At one stage there were Chicanes on the main road in a nearby village

The look on Pete the Prats face as he drove into one of the planters was a joy to behold

BettysRoasties · 29/11/2025 21:34

Bugger all to do with catchment my neighbour drives their child to school. The school is down the end of our street. No excuse. Just lazy self entitled.

My heart skips a beat when I see the wardens out. Which they send a team of six! When they do come parking is that bad. We have two zebra crossings but parents drive like it’s fast and furious over them. A shop car park and two open church car parks. But arseholes be arseholes.

And no it’s not the poor parents. It tend to be the higher earners and those who live bloody closest.

fld · 29/11/2025 21:48

An idea, have dummy cameras at every school but 1 in 5 to 10 cameras have actually has a camera. Change every 2 weeks.

Fines from parents dangerous and stupid parking funds the new cameras

OP posts:
Dymaxion · 29/11/2025 21:55

The primary school my children went to, had a huge car park directly opposite the school, and it took two minutes to walk to the school, yet some parents still couldn't be arsed to use it, preferring to cause traffic chaos instead.

Mama2many73 · 29/11/2025 21:57

sheepisheep · 29/11/2025 16:55

I always wonder what would happen if it were men who did the majority of school runs. Would they be expected to park "a few" streets away and walk? Or would we have by now realised the issue staring us in the face that kids need to get to school conveniently and safely. We can provide parking for work places but there is never enough safe, legal parking near schools. But no, let's keep demonising parents (mostly mothers) who are juggling multiple kids, often under 5's, who are forced to park as safely as possible and shepherd kids in and out of the educational institutions they are legally obliged to go to.

Its not difficult.

namechangetheworld · 29/11/2025 22:08

Peridoteage · 29/11/2025 21:01

The issue stems from working hours and commutes that don't work with school.

Breakfast clubs are expensive, not all schools have them and they are frankly usually appalling in terms of quality of childcare.
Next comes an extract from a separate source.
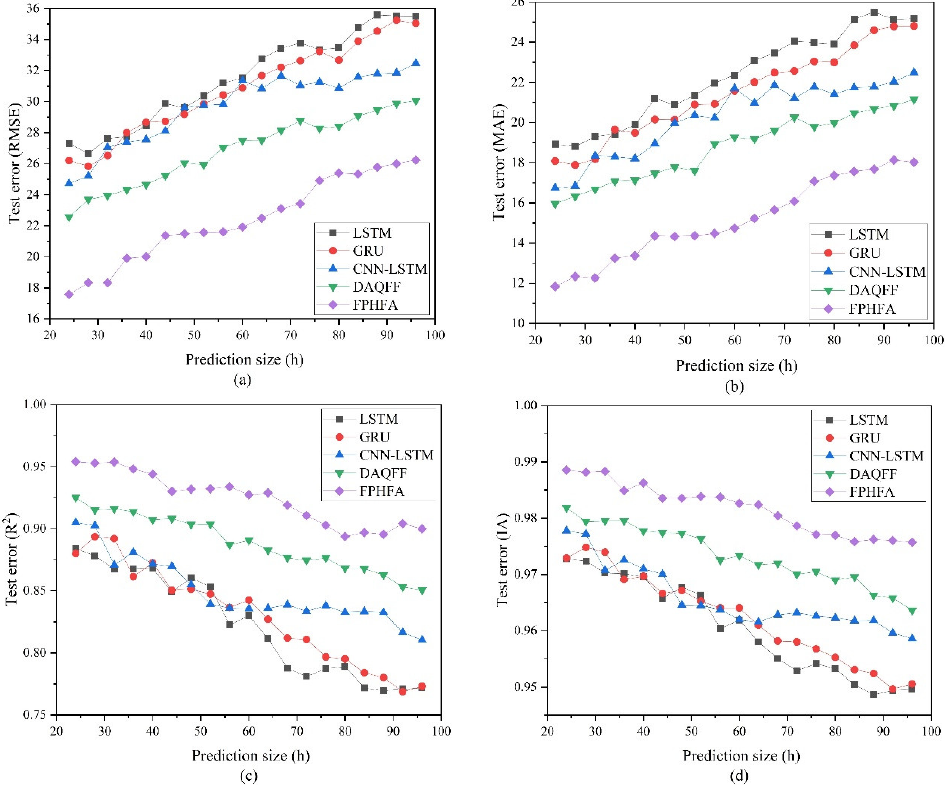
Figure 10. Window size is 56, number of epochs is 150, and batch size is 128. RMSE, MAE, R 2 , and IA of models at different prediction sizes in the Beijing dataset. ( a ) RMSE. ( b ) MAE. ( c ) R 2 . ( d ) IA.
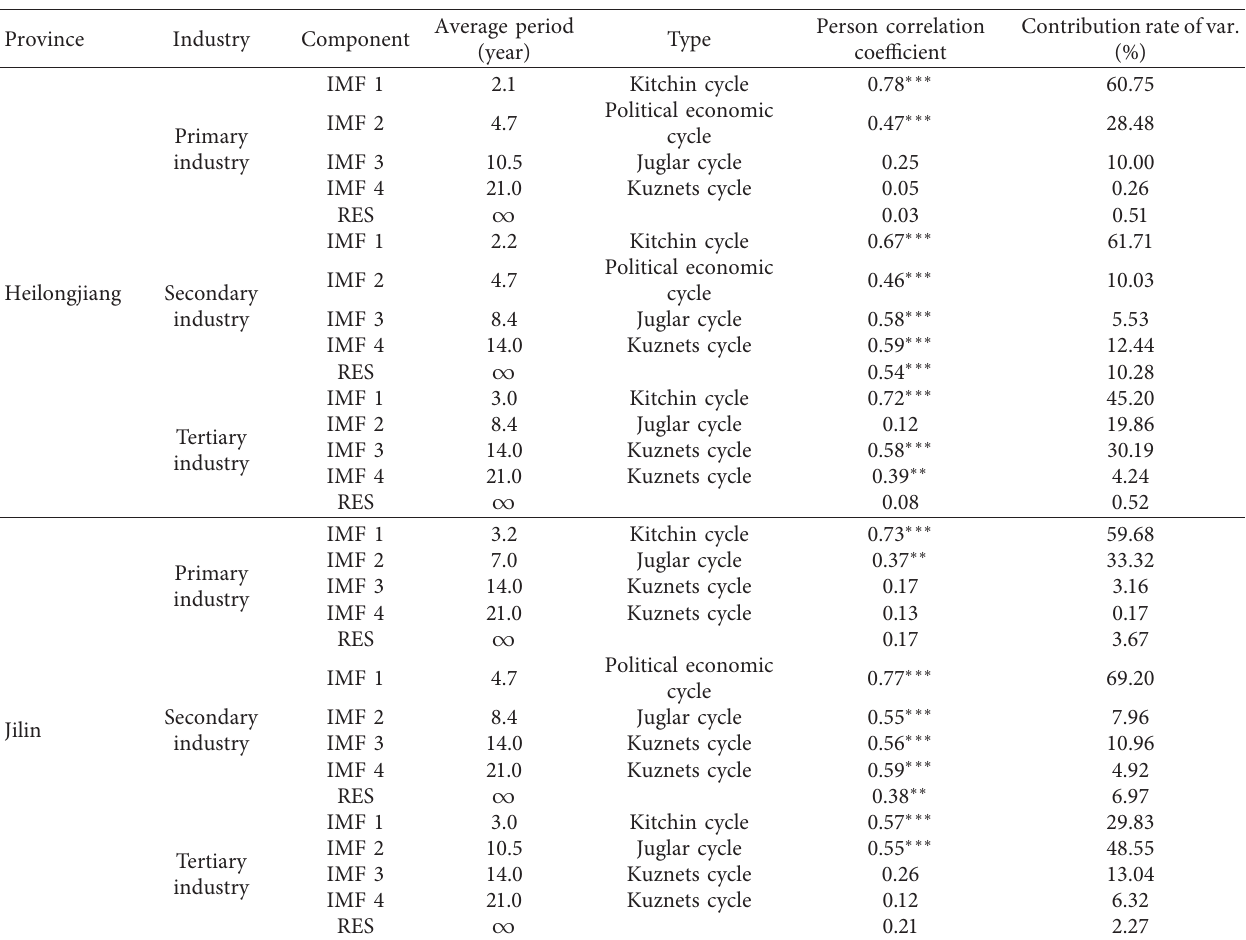
Table 2: Statistical features of components and trend terms of industrial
Its depressing.

So you get mum, who drops the kids at 8.30 when the gate opens and bombs off because her commute is 30 mins and she has to be there by 9. No, she can't walk 15 mins to school then walk it back to get the car for work because then she's late for work.
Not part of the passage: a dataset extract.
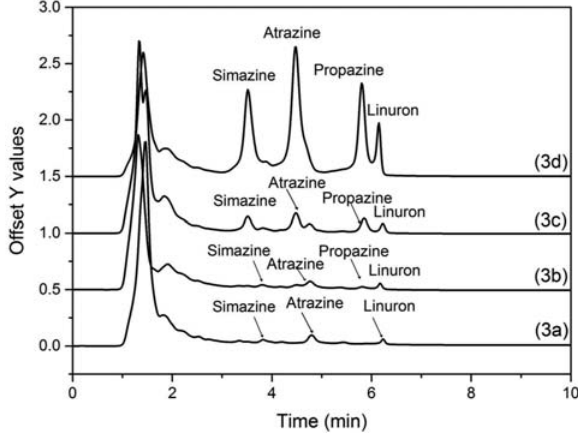
Figure 2. Chromatogram obtained for the separation of selected herbicides by (a) direct HPLC injection and (b) after preconcentra- tion using ILSFOD-LLME combined with HPLC: concentration of all standard herbicides was 500 μg kg –1 .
When i was a kid mum could drop the kid in the playground at 8.15. It didn't cost, there was little/no supervision.
It was your risk, you just left DC there.

But you could dash home & get the car and still get to work on time.

Edited

I agree. I always park a five minutes walk from the school BUT I'm lucky to have a job where it doesn't matter much if I'm ten minutes late - which I am, every morning, even after running back to the car like a total loon. I'm also lucky that my kids love school and are happy to be shoved through the gates the minute they open so I can bolt back to the car.

I really feel for the parents whose workplaces aren't as relaxed as mine who are chivvying their kids down the school drive with the thought that they have to be at their desk in fifteen minutes lingering in the back of their mind. It's shit. And it's all well and good blithely saying "well, get another job" or "just pay for breakfast club" but jobs that fit in around school hours are like hens teeth, and breakfast club payments are crippling.

Parking illegally is unacceptable, but I wish life was easier for working parents.

TheNightingalesStarling · 29/11/2025 22:13

Whats happened to these "free" breakfast clubs that apparently every school was getting?"

Talkingfrog · 29/11/2025 22:30

sheepisheep · 29/11/2025 16:55

I always wonder what would happen if it were men who did the majority of school runs. Would they be expected to park "a few" streets away and walk? Or would we have by now realised the issue staring us in the face that kids need to get to school conveniently and safely. We can provide parking for work places but there is never enough safe, legal parking near schools. But no, let's keep demonising parents (mostly mothers) who are juggling multiple kids, often under 5's, who are forced to park as safely as possible and shepherd kids in and out of the educational institutions they are legally obliged to go to.

There are plenty of Dad's that also do the school run around here.